ENTRIES SHOWN section start

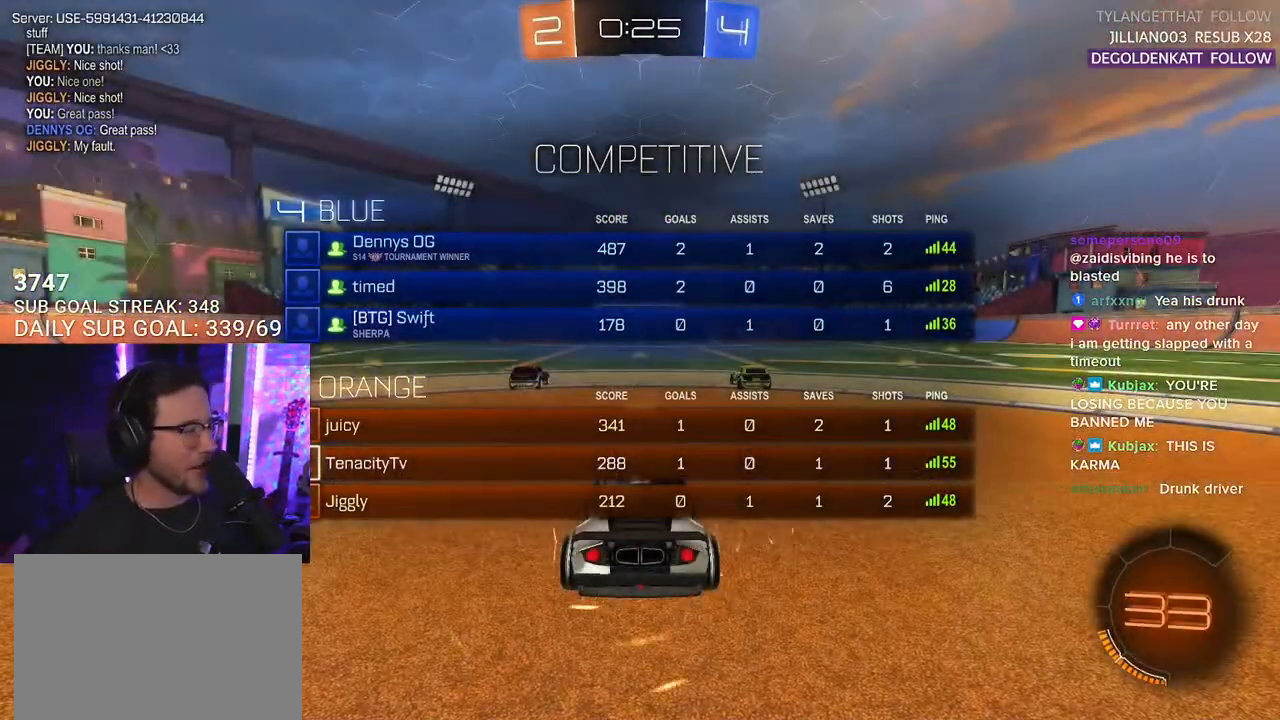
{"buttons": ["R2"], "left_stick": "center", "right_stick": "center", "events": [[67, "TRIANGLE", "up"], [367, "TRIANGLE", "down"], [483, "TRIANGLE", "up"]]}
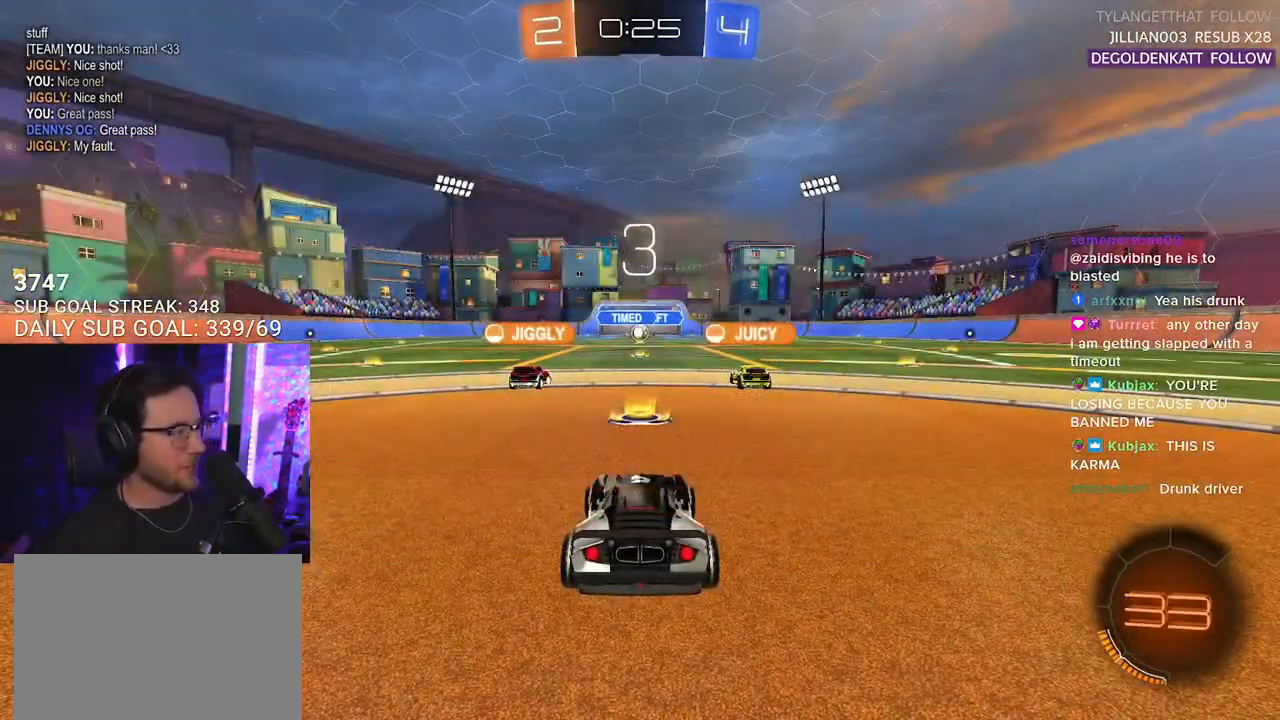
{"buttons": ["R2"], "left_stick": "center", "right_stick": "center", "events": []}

ENTRIES SHOWN section end
ENTRIES SHOWN section start

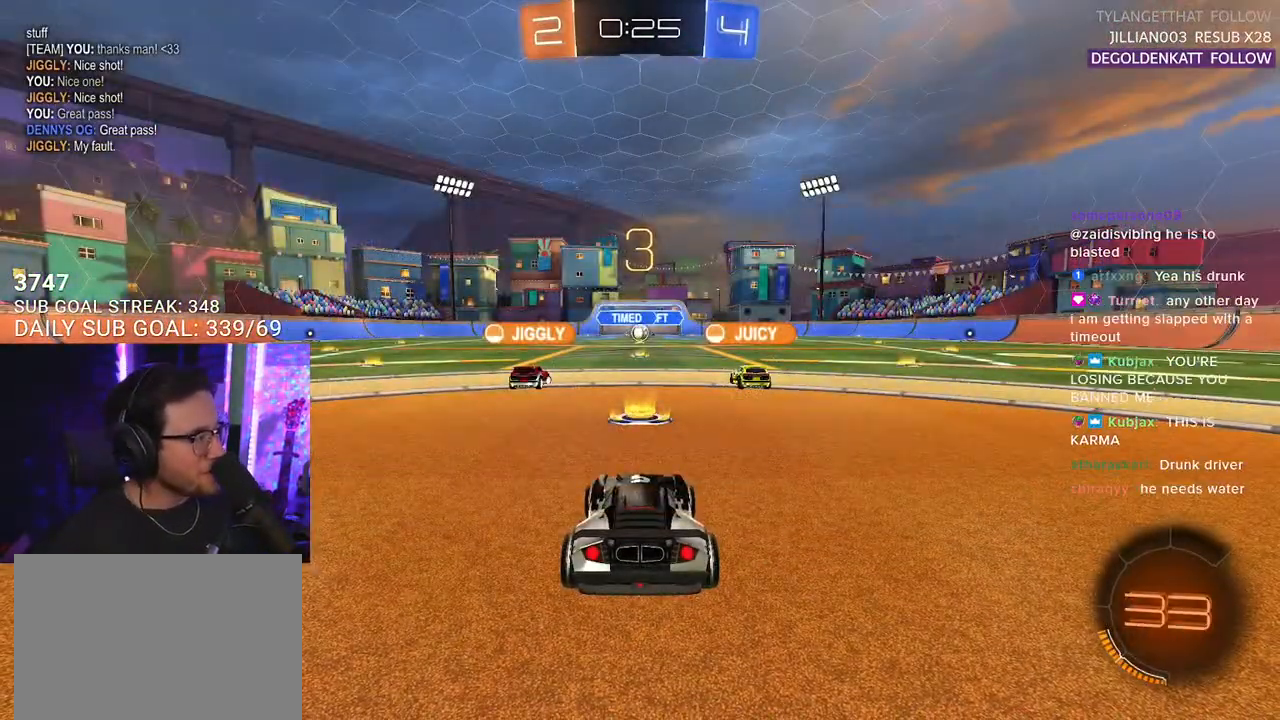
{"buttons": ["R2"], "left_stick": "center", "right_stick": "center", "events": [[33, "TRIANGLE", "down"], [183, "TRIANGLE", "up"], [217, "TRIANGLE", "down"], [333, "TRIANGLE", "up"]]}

ENTRIES SHOWN section end
ENTRIES SHOWN section start

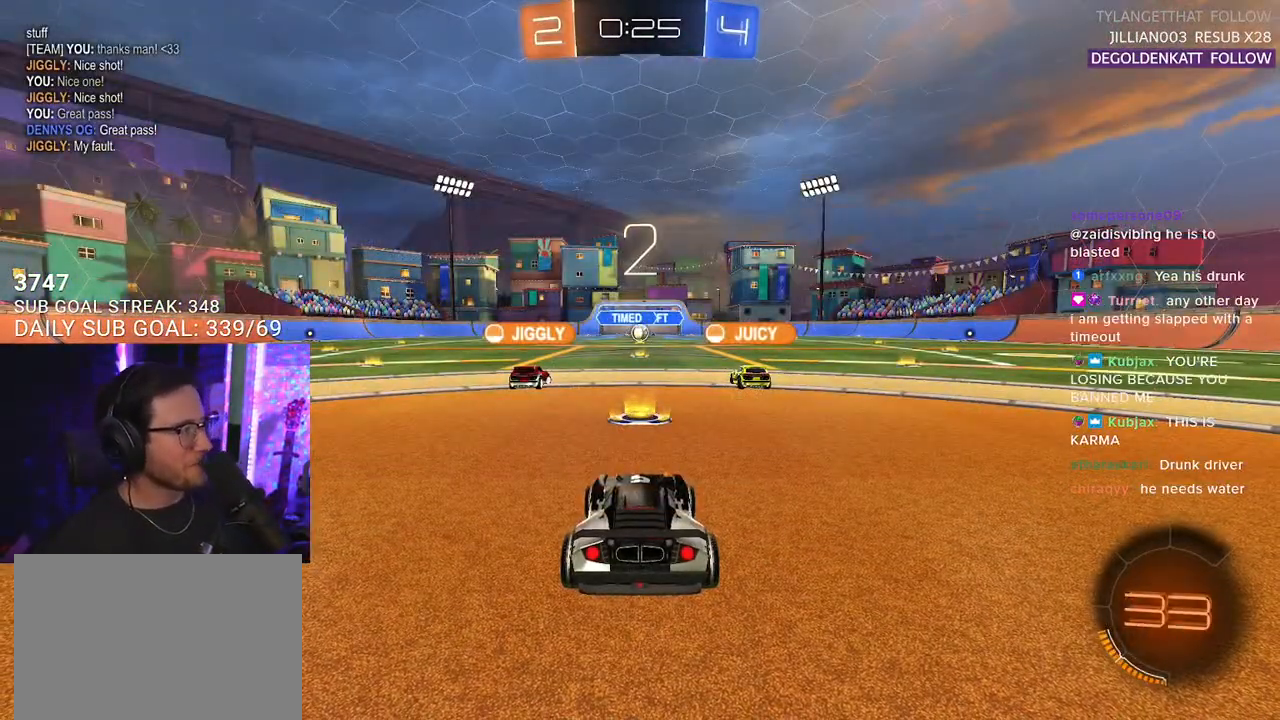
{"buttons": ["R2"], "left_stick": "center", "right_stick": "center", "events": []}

ENTRIES SHOWN section end

[WHAT THIS TASK INVOLVES]
All lines of the material that contain the string "TRIANGLE" are to be copied.

[WRITTEN RESPONSE]
{"buttons": ["R2"], "left_stick": "center", "right_stick": "center", "events": [[67, "TRIANGLE", "up"], [367, "TRIANGLE", "down"], [483, "TRIANGLE", "up"]]}
{"buttons": ["R2"], "left_stick": "center", "right_stick": "center", "events": [[33, "TRIANGLE", "down"], [183, "TRIANGLE", "up"], [217, "TRIANGLE", "down"], [333, "TRIANGLE", "up"]]}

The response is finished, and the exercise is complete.